Your task - Copy out the listing from its first line through the line containing "property, offering both", including both.

Page-level text extractions -
* * *

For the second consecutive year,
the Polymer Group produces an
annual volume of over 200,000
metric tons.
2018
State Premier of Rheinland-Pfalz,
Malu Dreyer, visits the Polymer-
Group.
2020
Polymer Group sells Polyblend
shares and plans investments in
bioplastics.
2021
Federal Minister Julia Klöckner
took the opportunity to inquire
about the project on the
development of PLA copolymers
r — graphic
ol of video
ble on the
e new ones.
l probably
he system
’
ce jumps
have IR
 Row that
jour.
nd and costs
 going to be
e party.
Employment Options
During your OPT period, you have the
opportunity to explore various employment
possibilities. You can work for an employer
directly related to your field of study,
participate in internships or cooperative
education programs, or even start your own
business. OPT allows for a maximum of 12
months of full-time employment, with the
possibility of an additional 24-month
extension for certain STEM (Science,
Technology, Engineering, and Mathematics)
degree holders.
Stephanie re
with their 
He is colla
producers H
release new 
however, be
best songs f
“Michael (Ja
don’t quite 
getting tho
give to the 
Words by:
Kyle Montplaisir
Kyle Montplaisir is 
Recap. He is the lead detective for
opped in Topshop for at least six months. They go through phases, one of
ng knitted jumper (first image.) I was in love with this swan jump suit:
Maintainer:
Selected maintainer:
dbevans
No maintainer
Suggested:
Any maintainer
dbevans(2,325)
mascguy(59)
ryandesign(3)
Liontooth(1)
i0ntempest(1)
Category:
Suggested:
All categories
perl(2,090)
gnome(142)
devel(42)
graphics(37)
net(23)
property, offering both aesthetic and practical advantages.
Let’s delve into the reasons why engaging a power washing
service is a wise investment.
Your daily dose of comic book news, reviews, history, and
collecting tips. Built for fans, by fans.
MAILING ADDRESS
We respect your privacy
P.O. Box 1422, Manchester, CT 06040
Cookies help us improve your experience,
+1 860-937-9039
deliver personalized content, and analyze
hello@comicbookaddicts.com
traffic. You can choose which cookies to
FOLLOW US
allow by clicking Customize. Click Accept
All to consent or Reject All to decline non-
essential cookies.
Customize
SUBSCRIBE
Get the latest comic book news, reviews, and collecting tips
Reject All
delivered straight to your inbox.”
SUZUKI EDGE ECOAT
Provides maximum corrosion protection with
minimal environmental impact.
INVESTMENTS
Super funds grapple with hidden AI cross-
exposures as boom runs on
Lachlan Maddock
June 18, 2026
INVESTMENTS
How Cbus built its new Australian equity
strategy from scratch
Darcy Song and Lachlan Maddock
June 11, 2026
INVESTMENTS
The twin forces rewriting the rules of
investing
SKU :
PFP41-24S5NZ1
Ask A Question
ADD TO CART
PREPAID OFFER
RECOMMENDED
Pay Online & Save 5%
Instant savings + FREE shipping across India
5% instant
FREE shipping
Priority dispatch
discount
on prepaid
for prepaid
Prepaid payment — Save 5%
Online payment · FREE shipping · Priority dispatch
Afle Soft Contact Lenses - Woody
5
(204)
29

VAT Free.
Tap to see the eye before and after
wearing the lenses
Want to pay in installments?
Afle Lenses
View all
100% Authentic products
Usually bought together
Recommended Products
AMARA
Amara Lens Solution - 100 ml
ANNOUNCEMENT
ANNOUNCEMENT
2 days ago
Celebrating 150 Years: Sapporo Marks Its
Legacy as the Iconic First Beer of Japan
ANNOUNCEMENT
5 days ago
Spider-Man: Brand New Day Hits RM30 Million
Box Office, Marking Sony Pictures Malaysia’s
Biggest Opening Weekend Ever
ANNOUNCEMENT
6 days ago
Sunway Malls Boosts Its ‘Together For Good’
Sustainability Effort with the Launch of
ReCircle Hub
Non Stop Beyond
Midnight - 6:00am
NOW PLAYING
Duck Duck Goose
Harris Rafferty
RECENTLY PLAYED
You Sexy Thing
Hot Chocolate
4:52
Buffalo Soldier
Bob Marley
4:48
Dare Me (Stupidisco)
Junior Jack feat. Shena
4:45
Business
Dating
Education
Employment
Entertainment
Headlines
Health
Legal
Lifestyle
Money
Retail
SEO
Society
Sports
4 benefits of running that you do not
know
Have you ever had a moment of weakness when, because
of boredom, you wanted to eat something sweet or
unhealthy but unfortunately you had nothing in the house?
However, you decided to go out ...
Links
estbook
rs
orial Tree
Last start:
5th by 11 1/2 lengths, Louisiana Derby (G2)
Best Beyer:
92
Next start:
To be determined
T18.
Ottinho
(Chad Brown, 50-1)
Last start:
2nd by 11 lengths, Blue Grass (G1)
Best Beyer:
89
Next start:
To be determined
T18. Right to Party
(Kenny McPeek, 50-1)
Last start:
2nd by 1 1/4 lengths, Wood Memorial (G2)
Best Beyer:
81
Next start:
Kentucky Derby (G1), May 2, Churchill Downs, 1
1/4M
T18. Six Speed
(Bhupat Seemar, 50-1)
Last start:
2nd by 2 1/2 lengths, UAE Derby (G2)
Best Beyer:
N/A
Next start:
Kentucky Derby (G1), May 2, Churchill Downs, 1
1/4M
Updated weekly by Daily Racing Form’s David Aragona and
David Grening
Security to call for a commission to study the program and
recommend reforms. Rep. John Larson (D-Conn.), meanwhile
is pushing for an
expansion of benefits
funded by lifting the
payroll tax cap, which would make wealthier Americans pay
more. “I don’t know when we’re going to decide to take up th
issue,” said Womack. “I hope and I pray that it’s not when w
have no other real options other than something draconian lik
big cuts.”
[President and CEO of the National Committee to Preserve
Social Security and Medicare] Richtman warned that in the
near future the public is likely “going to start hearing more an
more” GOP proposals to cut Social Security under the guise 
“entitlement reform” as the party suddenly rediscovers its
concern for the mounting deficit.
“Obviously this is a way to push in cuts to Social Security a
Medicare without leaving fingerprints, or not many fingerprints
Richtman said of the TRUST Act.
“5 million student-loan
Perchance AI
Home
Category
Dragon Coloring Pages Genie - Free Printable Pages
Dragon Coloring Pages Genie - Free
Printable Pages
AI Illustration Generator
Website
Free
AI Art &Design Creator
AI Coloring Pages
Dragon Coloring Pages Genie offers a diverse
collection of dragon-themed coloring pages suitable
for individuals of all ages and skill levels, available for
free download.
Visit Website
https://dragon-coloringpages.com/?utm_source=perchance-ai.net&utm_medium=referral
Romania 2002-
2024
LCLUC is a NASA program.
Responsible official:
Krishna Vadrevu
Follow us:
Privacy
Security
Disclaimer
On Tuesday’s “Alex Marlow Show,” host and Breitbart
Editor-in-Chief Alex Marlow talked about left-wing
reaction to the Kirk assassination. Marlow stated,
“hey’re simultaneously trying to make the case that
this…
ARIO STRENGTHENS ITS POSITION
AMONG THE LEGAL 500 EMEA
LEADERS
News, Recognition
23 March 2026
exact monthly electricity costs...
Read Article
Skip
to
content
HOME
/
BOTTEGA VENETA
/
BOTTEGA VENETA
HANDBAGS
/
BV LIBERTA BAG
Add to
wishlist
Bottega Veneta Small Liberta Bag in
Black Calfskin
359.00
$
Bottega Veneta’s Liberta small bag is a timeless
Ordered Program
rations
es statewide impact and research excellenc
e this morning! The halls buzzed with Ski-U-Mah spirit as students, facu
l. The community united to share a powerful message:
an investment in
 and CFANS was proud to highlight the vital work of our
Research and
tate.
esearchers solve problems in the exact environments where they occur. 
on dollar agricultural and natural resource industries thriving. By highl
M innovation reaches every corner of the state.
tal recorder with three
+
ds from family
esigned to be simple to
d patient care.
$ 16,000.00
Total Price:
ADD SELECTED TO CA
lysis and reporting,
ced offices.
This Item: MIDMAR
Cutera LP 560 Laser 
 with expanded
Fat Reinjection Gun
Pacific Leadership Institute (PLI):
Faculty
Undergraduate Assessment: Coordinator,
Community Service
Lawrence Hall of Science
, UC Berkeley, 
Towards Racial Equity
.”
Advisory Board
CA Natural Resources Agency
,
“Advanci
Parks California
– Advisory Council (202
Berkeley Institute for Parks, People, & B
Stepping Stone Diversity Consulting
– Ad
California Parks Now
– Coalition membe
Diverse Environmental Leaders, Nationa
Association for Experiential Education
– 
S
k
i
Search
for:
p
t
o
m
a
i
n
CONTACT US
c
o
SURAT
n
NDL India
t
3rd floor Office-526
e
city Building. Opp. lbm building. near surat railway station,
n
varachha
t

* * *

Your response -
For the second consecutive year,
the Polymer Group produces an
annual volume of over 200,000
metric tons.
2018
State Premier of Rheinland-Pfalz,
Malu Dreyer, visits the Polymer-
Group.
2020
Polymer Group sells Polyblend
shares and plans investments in
bioplastics.
2021
Federal Minister Julia Klöckner
took the opportunity to inquire
about the project on the
development of PLA copolymers
r — graphic
ol of video
ble on the
e new ones.
l probably
he system
’
ce jumps
have IR
 Row that
jour.
nd and costs
 going to be
e party.
Employment Options
During your OPT period, you have the
opportunity to explore various employment
possibilities. You can work for an employer
directly related to your field of study,
participate in internships or cooperative
education programs, or even start your own
business. OPT allows for a maximum of 12
months of full-time employment, with the
possibility of an additional 24-month
extension for certain STEM (Science,
Technology, Engineering, and Mathematics)
degree holders.
Stephanie re
with their 
He is colla
producers H
release new 
however, be
best songs f
“Michael (Ja
don’t quite 
getting tho
give to the 
Words by:
Kyle Montplaisir
Kyle Montplaisir is 
Recap. He is the lead detective for
opped in Topshop for at least six months. They go through phases, one of
ng knitted jumper (first image.) I was in love with this swan jump suit:
Maintainer:
Selected maintainer:
dbevans
No maintainer
Suggested:
Any maintainer
dbevans(2,325)
mascguy(59)
ryandesign(3)
Liontooth(1)
i0ntempest(1)
Category:
Suggested:
All categories
perl(2,090)
gnome(142)
devel(42)
graphics(37)
net(23)
property, offering both aesthetic and practical advantages.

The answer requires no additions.